Dunlop India Ltd. and Madras Rubber Factory Ltd., the facts of that case, as seen from paras 3 and 4 of that judgment [1983-E.L.T.-1566 (S.C.)], were different. In that case, the two assessees filed their refund claims originally itself under Item 39 LC.T. In other words, those two assessees originally itself claimed the increased amount of refund. It is further seen from para 40 of the said judgment that the Department's counsel sought to oppose their claims in respect of a few consignments on the ground that in certain Bills of Entry of Dunlop India Ltd., their agents had given the I.C.T. Item No. 87 with regard to the imported V.P. Latex. The Supreme Court repelled this contention saying that there was no estoppel in law against a party in a taxation matter. In the present cases before us, no one is seeking to contest the appellants' claim with reference to what item of the Tariff was declared in the Bills of Entry. The issue here is not, therefore, of estoppel but of time-bar under Section 27. Unlike Dunlop India Ltd. and Madras Rubber Factory Ltd., the present appellants sought refund of much less amount of duty under Item 87 of the Tariff when they filed their refund claims under Section 27 and it was only long afterwards that they claimed the increased amount of refund which the other two assessees had claimed originally itself within the time-limit of Section 27. As the facts in the two cases are different, it cannot be said that not allowing increased amount of refund to the present appellants would amount to applying estoppel against them which the Supreme Court has forbidden. As already stated, the question here is not of estoppel but of time-bar. The question had not arisen in the case of Dunlop India Ltd. and Madras Rubber Factory Ltd. 40. I have no quarrel with the proposition that the State should not retain any tax monies not due to it. My only point is that this Tribunal acting under the Customs Act has no authority to, waive or relax the time-bar.

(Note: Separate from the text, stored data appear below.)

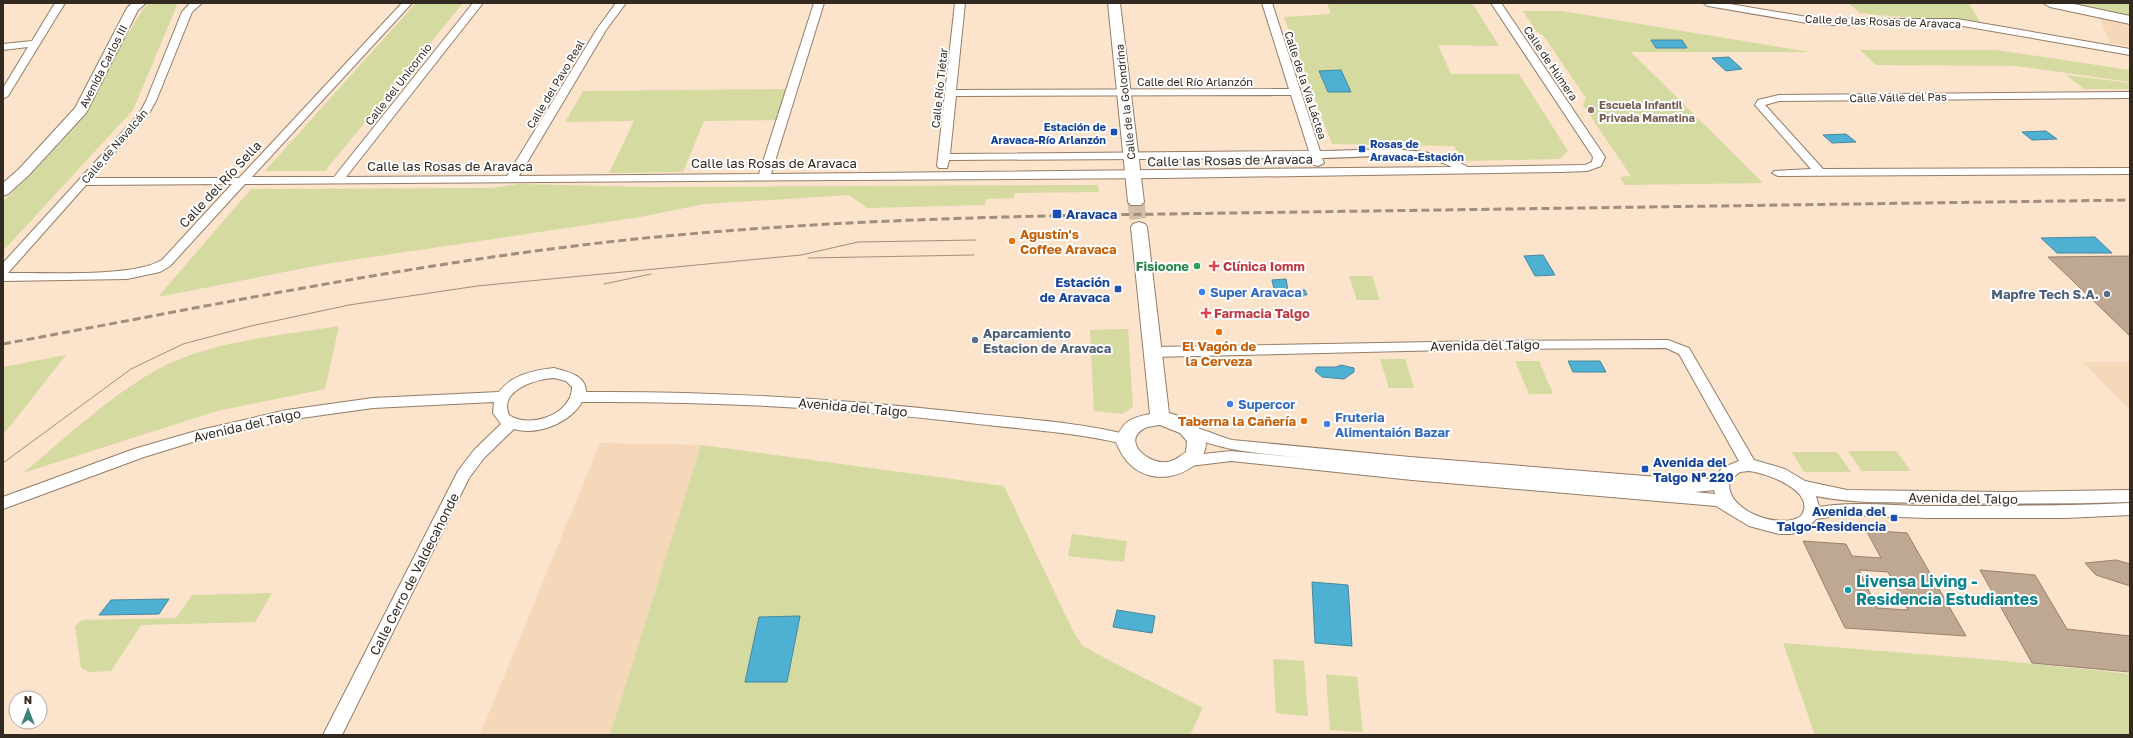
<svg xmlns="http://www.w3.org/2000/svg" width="2133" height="738" font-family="'Golos Text',sans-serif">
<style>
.built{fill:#f5d7ba}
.green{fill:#d4daa0}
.water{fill:#4eb1d4;stroke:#46889e}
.building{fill:#bfa892;stroke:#98826d;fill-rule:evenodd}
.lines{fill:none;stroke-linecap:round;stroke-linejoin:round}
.tertiary-tunnel{stroke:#d3beaa;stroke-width:17;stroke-dasharray:17 8;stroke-linecap:butt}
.minor-casing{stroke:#937d68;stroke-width:2}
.tertiary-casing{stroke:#937d68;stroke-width:2}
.secondary-casing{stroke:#937d68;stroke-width:2}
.minor{fill:#fff;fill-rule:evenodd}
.tertiary{fill:#fff;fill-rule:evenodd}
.secondary{fill:#fff;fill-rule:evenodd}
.tram{stroke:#a08f7e;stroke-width:1}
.rail{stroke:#a08f7e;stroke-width:3;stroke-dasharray:8 4;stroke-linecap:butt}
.education-dot{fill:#8d6e63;stroke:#fff;stroke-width:1.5}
.transit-dot{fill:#1a4fb4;stroke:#fff;stroke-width:1.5}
.food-dot{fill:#e8710a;stroke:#fff;stroke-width:1.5}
.leisure-dot{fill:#2e9e5b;stroke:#fff;stroke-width:1.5}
.health-dot{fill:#e0444e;stroke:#fff;stroke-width:1.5}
.shop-dot{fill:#3f7fe0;stroke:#fff;stroke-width:1.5}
.service-dot{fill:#5c6f8a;stroke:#fff;stroke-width:1.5}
.culture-dot{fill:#0f9aa8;stroke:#fff;stroke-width:1.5}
.labels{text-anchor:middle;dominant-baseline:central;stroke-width:4;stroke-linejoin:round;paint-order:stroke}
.far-street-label{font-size:11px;fill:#322920;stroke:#fff}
.far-education-label{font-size:11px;font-weight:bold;fill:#785e54;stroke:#fff;text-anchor:start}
.far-transit-label{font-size:11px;font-weight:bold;fill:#164399;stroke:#fff;text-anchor:end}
.street-label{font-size:13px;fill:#322920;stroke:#fff}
.transit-label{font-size:13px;font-weight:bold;fill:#164399;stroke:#fff;text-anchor:start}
.food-label{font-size:13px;font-weight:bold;fill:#c56008;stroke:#fff;text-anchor:start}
.leisure-label{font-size:13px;font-weight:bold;fill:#27864d;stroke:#fff;text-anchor:end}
.health-label{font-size:13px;font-weight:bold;fill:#be3a42;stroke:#fff;text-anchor:start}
.shop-label{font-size:13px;font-weight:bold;fill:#366cbe;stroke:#fff;text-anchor:start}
.service-label{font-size:13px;font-weight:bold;fill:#4e5e75;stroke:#fff;text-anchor:end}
.near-culture-label{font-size:16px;font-weight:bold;fill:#0d838f;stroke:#fff;text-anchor:start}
</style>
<rect width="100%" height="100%" fill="#fbe3cc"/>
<g class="built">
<path d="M2100 18 2130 24V46L2110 43Z"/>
<path d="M2083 362H2130V410L2091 370Z"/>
<path d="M600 443 701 445 610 735H480Z"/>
</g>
<g class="green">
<path d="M149 3H178L133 110 3 251V201L32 174 85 116 108 67 143 9Z"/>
<path d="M416 3H463L325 171H265Z"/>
<path d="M1327 3H1472L1499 46 1438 45 1451 74H1519L1568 151 1560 159 1461 161 1454 146 1332 144 1284 17 1331 14Z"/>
<path d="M1848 3H1969L1980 22 1946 18H1917L1877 15 1860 13Z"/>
<path d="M2071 3H2130V16L2124 14Z"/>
<path d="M1523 11H1562L1810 52H1631L1763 183 1625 185 1620 177 1631 176 1583 105 1586 98 1543 35 1537 32Z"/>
<path d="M1860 50H1996L2130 70V82L2017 66 1876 65Z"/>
<path d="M2066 75 2130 83V89H2084Z"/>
<path d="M788 89 778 120 704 121 683 172 609 173 634 121 565 122 583 91Z"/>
<path d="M518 184 648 187 1098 185 1099 192 1014 193V198L986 199 985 205 867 208 849 195 704 204 640 217 325 264 158 297 251 189 491 188Z"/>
<path d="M1349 276H1372L1380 300H1357Z"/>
<path d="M339 326 325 389 217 411 23 473C68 436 117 389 168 364 219 340 284 335 339 326Z"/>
<path d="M1128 329 1133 407 1122 414 1094 411 1090 330Z"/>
<path d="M66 355 3 435V367Z"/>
<path d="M1380 359H1405L1414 388H1389Z"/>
<path d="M1515 361H1539L1553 394H1529Z"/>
<path d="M701 445 1004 486 1073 631 1082 645 1097 654 1203 708 1190 735H610Z"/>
<path d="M1848 451H1896L1911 471H1862Z"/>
<path d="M1792 452H1837L1851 472H1804Z"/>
<path d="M1072 534 1127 541 1124 562 1068 556Z"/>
<path d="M272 593 255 622 141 625 111 671 90 672 81 668 75 626 82 620 176 618 192 595Z"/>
<path d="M1783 643 2006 661 2130 674V735H1815Z"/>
<path d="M1273 659 1304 661 1308 716 1276 713Z"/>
<path d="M1326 674 1357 677 1363 732 1330 730Z"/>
</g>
<g class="water">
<path d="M1651 40H1682L1687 48H1656Z"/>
<path d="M1729 57 1742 69 1726 71 1712 58Z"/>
<path d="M1341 70 1351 92H1328L1319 71Z"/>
<path d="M2046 131 2057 139 2032 140 2022 132Z"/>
<path d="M1846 134 1856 142 1832 143 1823 135Z"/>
<path d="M2095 237 2112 253H2057L2041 238Z"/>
<path d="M1543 255 1555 275 1535 276 1524 256Z"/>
<path d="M1286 279 1288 290H1305L1307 295H1303V297L1276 298 1272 280Z"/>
<path d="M1568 361H1600L1606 372H1573Z"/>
<path d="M1341 365 1354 368V372L1344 379 1322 377 1315 371 1317 367H1336Z"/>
<path d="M1312 582 1348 585 1352 646 1315 643Z"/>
<path d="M169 599 159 614 99 615 111 600Z"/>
<path d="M1117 610 1155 616 1152 633 1113 627Z"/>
<path d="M800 616 787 682H745L759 617Z"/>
</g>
<g class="building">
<path d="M2130 256V336L2048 257Z"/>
<path d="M1866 530 1907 533 1966 636 1845 628 1803 541 1846 544 1852 556 1881 558ZM1859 570 1888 572 1908 610 1877 608Z"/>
<path d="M2116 560 2130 564V586L2096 575 2085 563Z"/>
<path d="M1980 570 2035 575 2067 629 2130 636V672L2032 663Z"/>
</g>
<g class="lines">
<path class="tertiary-tunnel" d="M1136 202 1139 227"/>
<defs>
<g id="minor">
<path d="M55 3H65L8 96 3 99V88L28 47 3 50V44L32 41Z"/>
<path d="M190 3H202L192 12 156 101 148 115 92 178H239L402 3H412L252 177H334L473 3H483L346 177 507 176 597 29 616 3H626L606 30 519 176 759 174 814 3H824L771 174 1452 167C1421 150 1358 158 1322 158L1324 163 1318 166 1314 165 1311 158 949 160 947 168H939L937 166 955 3H965L956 90 1289 89 1262 3H1272L1320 151C1369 151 1424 142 1468 167L1585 165 1592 162 1593 157 1491 3H1501L1605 157 1601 166 1587 171 1561 172 1162 178 245 184 170 266 160 272 127 279 3 281V263L139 114 146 101 182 12ZM1291 95 1309 151 950 154 956 96ZM232 184 162 260C131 278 46 272 8 273L86 185Z"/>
<path d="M1703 3H1724L1807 17 1831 19H1957L2130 49V55L1957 25H1831L1807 23 1708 6Z"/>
<path d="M2130 92V98L1779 101 1765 105 1823 169 2130 168V174L1778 176 1772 173 1774 171 1811 169 1755 105 1758 100 1779 95Z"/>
<path d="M1668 340 1689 348 1754 460 1785 469 1805 481 1847 490 2005 492 2130 490V502C2064 504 1998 504 1932 503 1893 502 1854 504 1816 496L1819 507C1856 501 1892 506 1929 506 1996 506 2063 506 2130 503V515L2065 518H1927L1843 515 1816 519 1805 530 1791 534H1779L1749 526 1716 506 1412 480 1231 461 1190 466 1185 464 1182 460 1185 456 1231 451 1303 458C1260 453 1226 452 1186 435L1184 431 1186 427C1195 425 1220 437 1232 440L1410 457 1695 480 1715 478 1722 468 1739 461 1679 354 1666 348 1490 349 1153 357 1148 355 1146 352 1148 349 1153 347 1490 341ZM1749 471C1766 473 1818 491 1801 516 1779 531 1722 509 1730 480L1740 472ZM1714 490 1715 494 1695 492Z"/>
<path d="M554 368C568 372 586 375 586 392 714 391 842 399 969 413 1022 419 1074 422 1125 434L1130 435 1132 439 1130 443 1125 444C1074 432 1021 429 969 423 841 408 712 401 582 402 570 423 537 436 514 429L484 458 469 478 342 735H323L458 471 474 450 501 424 493 413 494 402 373 408 287 420 196 441 144 457 3 509V497L134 449 196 431 287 410 373 398 499 392C511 375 534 370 554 368ZM554 378 566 381 572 387C572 415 529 429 509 415 498 390 537 379 554 378Z"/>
</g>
<g id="tertiary">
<path d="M132 3H146L138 10 86 113 29 175 8 194 3 196V183L19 169 75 108 127 8Z"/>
<path d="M1108 3H1120L1144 202 1141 205H1131L1128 202Z"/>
<path d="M1139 222 1145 224 1147 227 1169 413C1265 439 1147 524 1116 442 1121 422 1130 418 1150 414L1131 227 1133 224ZM1160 425 1180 433 1187 441 1186 452C1180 456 1175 461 1167 462 1149 465 1120 441 1145 428 1149 426 1155 426 1160 425Z"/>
</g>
<path id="secondary" d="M2043 3H2069L2130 16V24L2050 7Z"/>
</defs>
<use href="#minor" class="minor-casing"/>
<use href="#tertiary" class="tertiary-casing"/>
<use href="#secondary" class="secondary-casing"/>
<use href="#minor" class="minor"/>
<use href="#tertiary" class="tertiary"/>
<use href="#secondary" class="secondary"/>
<g class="tram">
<path d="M808 258 974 255"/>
<path d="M604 284 651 274"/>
<path d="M3 463 131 369 183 344 251 326 349 305 477 286 801 255 858 242 976 240"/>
</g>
<path class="rail" d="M3 344C204 307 405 265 608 242 770 224 932 218 1094 215L2130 200"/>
</g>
<circle class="education-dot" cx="1591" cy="110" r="4"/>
<g class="transit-dot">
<rect x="1110" y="128" width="8" height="8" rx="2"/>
<rect x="1358" y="145" width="8" height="8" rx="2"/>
<rect x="1052" y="209" width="10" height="10" rx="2"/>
<rect x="1114" y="285" width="8" height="8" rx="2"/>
<rect x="1641" y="465" width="8" height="8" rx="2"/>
<rect x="1890" y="514" width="8" height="8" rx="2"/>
</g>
<g class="food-dot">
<circle cx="1012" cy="241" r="4"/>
<circle cx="1219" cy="332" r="4"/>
<circle cx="1304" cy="421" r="4"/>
</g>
<circle class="leisure-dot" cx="1197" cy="266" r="4"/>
<g class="health-dot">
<path d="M1212 260h4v4h4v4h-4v4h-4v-4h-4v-4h4z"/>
<path d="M1204 307h4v4h4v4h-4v4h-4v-4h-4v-4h4z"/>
</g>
<g class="shop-dot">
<circle cx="1202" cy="292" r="4"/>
<circle cx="1230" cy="404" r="4"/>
<circle cx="1327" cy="424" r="4"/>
</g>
<g class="service-dot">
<circle cx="2107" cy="294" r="4"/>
<circle cx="975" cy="340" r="4"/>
</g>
<circle class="culture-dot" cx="1848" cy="590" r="4"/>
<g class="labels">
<g class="far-street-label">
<text transform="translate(1883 21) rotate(2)">Calle de las Rosas de Aravaca</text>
<text transform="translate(1551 63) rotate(56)">Calle de Húmera</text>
<text transform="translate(103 66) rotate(-63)">Avenida Carlos III</text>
<text x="1195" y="81">Calle del Río Arlanzón</text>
<text transform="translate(398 84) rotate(-52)">Calle del Unicornio</text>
<text transform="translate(555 84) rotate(-59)">Calle del Pavo Real</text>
<text transform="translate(1306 85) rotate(72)">Calle de la Vía Láctea</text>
<text transform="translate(939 88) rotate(-84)">Calle Río Tiétar</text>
<text transform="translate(1898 97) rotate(-1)">Calle Valle del Pas</text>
<text transform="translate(1125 102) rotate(-96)">Calle de la Golondrina</text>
<text transform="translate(114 146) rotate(-49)">Calle de Navalcán</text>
</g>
<g class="far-education-label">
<text x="1599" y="104">Escuela Infantil<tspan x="1599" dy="13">Privada Mamatina</tspan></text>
</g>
<g class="far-transit-label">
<text x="1106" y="126">Estación de<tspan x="1106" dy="13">Aravaca-Río Arlanzón</tspan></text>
<text x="1370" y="143" text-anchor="start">Rosas de<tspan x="1370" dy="13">Aravaca-Estación</tspan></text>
</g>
<g class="street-label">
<text transform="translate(1230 160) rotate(-1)">Calle las Rosas de Aravaca</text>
<text x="774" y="163">Calle las Rosas de Aravaca</text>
<text x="450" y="166">Calle las Rosas de Aravaca</text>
<text transform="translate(220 184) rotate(-47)">Calle del Río Sella</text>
<text transform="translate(1485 345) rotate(-1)">Avenida del Talgo</text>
<text transform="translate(853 407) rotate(5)">Avenida del Talgo</text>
<text transform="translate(247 425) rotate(-13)">Avenida del Talgo</text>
<text transform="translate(1963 498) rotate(1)">Avenida del Talgo</text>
<text transform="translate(414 574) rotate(-63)">Calle Cerro de Valdecahonde</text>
</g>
<g class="transit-label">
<text x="1066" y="214">Aravaca</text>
<text x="1110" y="282" text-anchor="end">Estación<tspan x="1110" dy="15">de Aravaca</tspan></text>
<text x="1653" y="462">Avenida del<tspan x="1653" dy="15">Talgo Nº 220</tspan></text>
<text x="1886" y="511" text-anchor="end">Avenida del<tspan x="1886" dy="15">Talgo-Residencia</tspan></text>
</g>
<g class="food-label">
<text x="1020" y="234">Agustín's<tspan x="1020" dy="15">Coffee Aravaca</tspan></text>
<text x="1219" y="346" text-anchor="middle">El Vagón de<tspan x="1219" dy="15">la Cerveza</tspan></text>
<text x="1296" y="421" text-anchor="end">Taberna la Cañería</text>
</g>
<g class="leisure-label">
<text x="1189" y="266">Fisioone</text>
</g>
<g class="health-label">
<text x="1223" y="266">Clínica Iomm</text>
<text x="1214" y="313">Farmacia Talgo</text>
</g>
<g class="shop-label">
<text x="1210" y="292">Super Aravaca</text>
<text x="1238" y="404">Supercor</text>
<text x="1335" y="417">Fruteria<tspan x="1335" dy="15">Alimentaión Bazar</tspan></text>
</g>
<g class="service-label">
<text x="2099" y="294">Mapfre Tech S.A.</text>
<text x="983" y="333" text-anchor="start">Aparcamiento<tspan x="983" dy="15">Estacion de Aravaca</tspan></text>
</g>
<g class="near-culture-label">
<text x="1856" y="581">Livensa Living -<tspan x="1856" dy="18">Residencia Estudiantes</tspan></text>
</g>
</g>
<rect width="2133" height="738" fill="none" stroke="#322920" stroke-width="8"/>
<g transform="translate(28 710)"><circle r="19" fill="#ffffff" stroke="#ada9a6"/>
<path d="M0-3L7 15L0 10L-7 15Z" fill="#3b8179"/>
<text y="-6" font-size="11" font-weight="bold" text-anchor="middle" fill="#322920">N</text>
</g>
</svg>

41. I do not agree with the pleadings of the Department's representative that the appellants' revised and increased refund claim under Item 39 I.C.T. should be treated as a new claim hit by the time-bar and rejected in toto. The appellants have not filed any new claim. They only changed the grounds on which they were seeking refund.

In my view, while it is correct to refuse payment of the increase in the amount claimed by the appellants after the time-limit, the amount originally claimed by them within the time-limit, cannot be refused just because the correct classification was later held to be Item 39 instead of Item 87.

42. Accordingly, I allow all the 10 appeals to the extent of the refunds claimed by the appellants within six months, and nothing more.

43. In accordance with the decision of the majority, the appeal is partly allowed. Classification of the appellants' goods V.P. Latex under Item 82(3) of I.C.T. is set aside and the same are held properly classifiable under Item 39 of I.C.T. with consequential refund to the appellants for the purpose of basic Customs duty. As for Additional duty (C.V.D.), classification under T.I. 15A of C.E.T. calls for no interference and is upheld.